United States v. Gamechange Solar Corporation
This text of United States v. Gamechange Solar Corporation (United States v. Gamechange Solar Corporation) is published on Counsel Stack Legal Research, covering District Court, M.D. Florida primary law. Counsel Stack provides free access to over 12 million legal documents including statutes, case law, regulations, and constitutions.
Opinion
UNITED STATES DISTRICT COURT MIDDLE DISTRICT OF FLORIDA JACKSONVILLE DIVISION
UNITED STATES OF AMERICA ex rel. KCI CUSTOMS BROKERS, INC.,
Plaintiff,
v. Case No. 3:22-cv-612-MMH-PDB
GAMECHANGE SOLAR CORPORATION, etc.,
Defendants. ______________________________/
O R D E R
THIS CAUSE is before the Court on Relator’s Response to Defendants’ Motion to Dismiss (Doc. 55; Response), filed July 21, 2025. In the Response, in addition to asserting that Defendants’ motion to dismiss is due to be denied, Relator alternatively requests leave to amend its complaint in the event the Court finds that its allegations are inadequate. See Response at 20. As an initial matter, the Court notes that a request for affirmative relief, such as a request for leave to amend a pleading, is not properly made when simply included in a response to a motion. See Fed. R. Civ. P. 7(b); see also Chabad Chayil, Inc. v. Sch. Bd. of Miami-Dade Cnty, 48 F.4th 1222, 1236 (11th Cir. 2022) (“[W]here a request for leave to file an amended complaint simply is imbedded within an opposition memorandum, the issue has not been raised properly.” (quoting Newton v. Duke Energy Fla., LLC, 895 F.3d 1270, 1277 (11th Cir. 2018)));
Rosenberg v. Gould, 554 F.3d 962, 965 (11th Cir. 2009). Moreover, even if it were proper to include this request in the Response, the request is otherwise due to be denied for failure to comply with Rules 3.01(a) and 3.01(g) of the Local Rules of the United States District Court for the Middle
District of Florida (Local Rule(s)). Local Rule 3.01(a) requires a memorandum of legal authority in support of a request from the Court. See Local Rule 3.01(a). Local Rule 3.01(g) requires certification that the moving party has conferred with opposing counsel in a good faith effort to resolve the issue raised by the
motion and advising the Court whether opposing counsel agrees to the relief requested. See Local Rule 3.01(g). In addition to these deficiencies under the Local Rules, the request in the Response also fails to satisfy the requirement that “[a] motion for leave to amend should either set forth the substance of the
proposed amendment or attach a copy of the proposed amendment.” Long v. Satz, 181 F.3d 1275, 1279 (11th Cir. 1999); see also McGinley v. Fla. Dep’t of Highway Safety and Motor Vehicles, 438 F. App’x 754, 757 (11th Cir. 2011) (affirming denial of leave to amend where plaintiff did not set forth the
substance of the proposed amendment); U.S. ex rel. Atkins v. McInteer, 470 F.3d 1350, 1861-62 (11th Cir. 2006) (same).! Thus, the Court will not entertain Relator’s request for relief included in the Response. Relator is advised that, if it wishes to pursue such relief, it is required to file an appropriate motion in accordance with the Federal Rules of Civil Procedure and the Local Rules of this Court. Accordingly, it is ORDERED: To the extent that Relator requests affirmative relief from the Court, Relator’s Response to Defendants’ Motion to Dismiss (Doc. 55) is DENIED without prejudice. DONE AND ORDERED in Jacksonville, Florida, this 25th day of July, 2025.
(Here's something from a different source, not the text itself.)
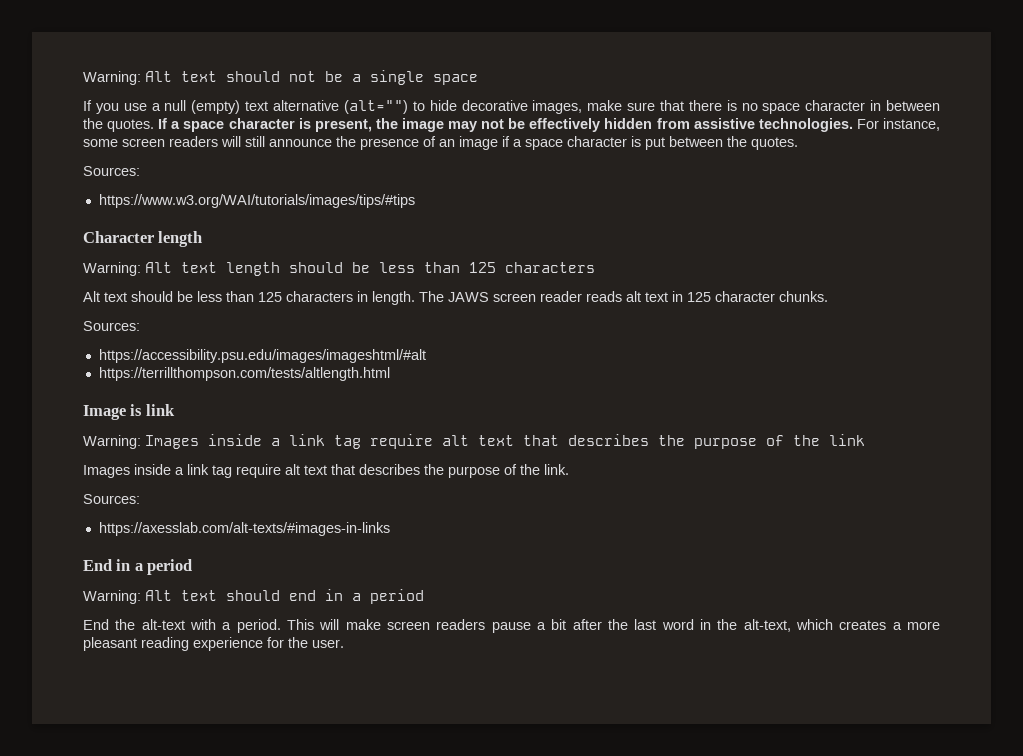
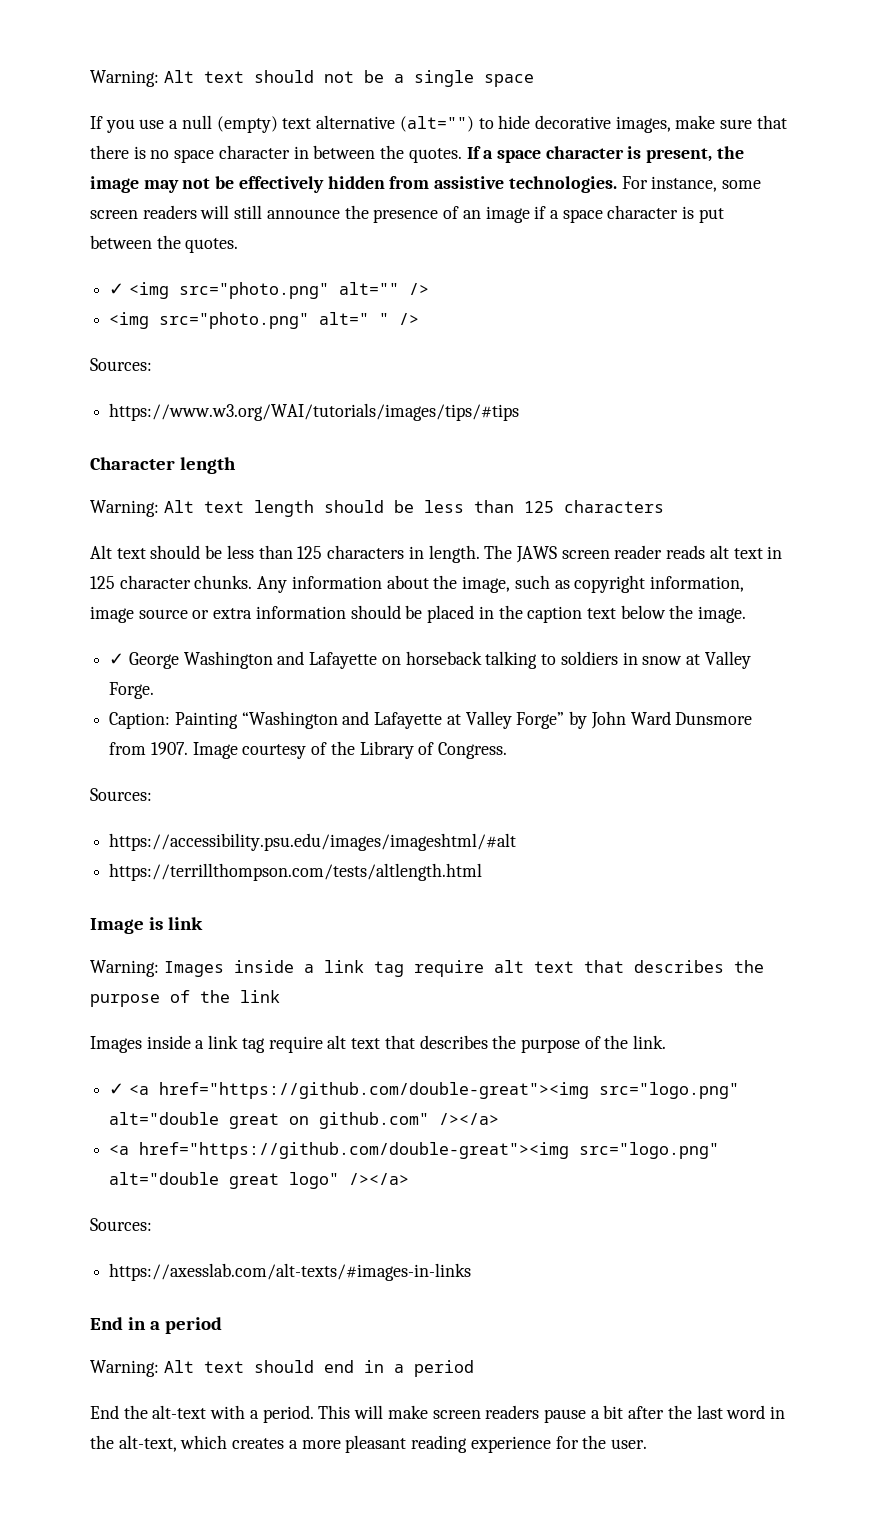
(798, 143) none -> [109,282,429,299] [109,312,420,329] // ✓ <img src="photo.png" alt="" /> // <img src="photo.png" alt=" " />
(828, 296) none -> [257,575,744,593] [90,605,747,623] [109,651,751,669] [109,682,155,699] [109,711,753,729] [109,741,508,759] Any information about the image, such as copyright information, image source or extra information should be placed in the caption text below the image. // ✓ George Washington and Lafayette on horseback talking to soldiers in snow at Valley Forge. // Caption: Painting “Washington and Lafayette at Valley Forge” by John Ward Dunsmore from 1907. Image courtesy of the Library of Congress.
(569, 469) none -> [109,1082,739,1099] [109,1112,500,1129] [109,1142,720,1159] [109,1172,410,1189] // ✓ <a href="https://github.com/double-great"><img src="logo.png" alt="double great on github.com" /></a> // <a href="https://github.com/double-great"><img src="logo.png" alt="double great logo" /></a>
MARCIA MORALES HOWARD United States District Judge
1¢33 Copies to: Counsel of Record ! The Court does not rely on unpublished opinions as binding precedent; however, they may be cited in this Order when the Court finds them persuasive on a particular point. See McNamara v. GEICO, 30 F.4th 1055, 1060-61 (11th Cir. 2022); see generally Fed. R. App. P. 32.1; 11th Cir. R. 36-2 (Unpublished opinions are not considered binding precedent, but they may be cited as persuasive authority.”).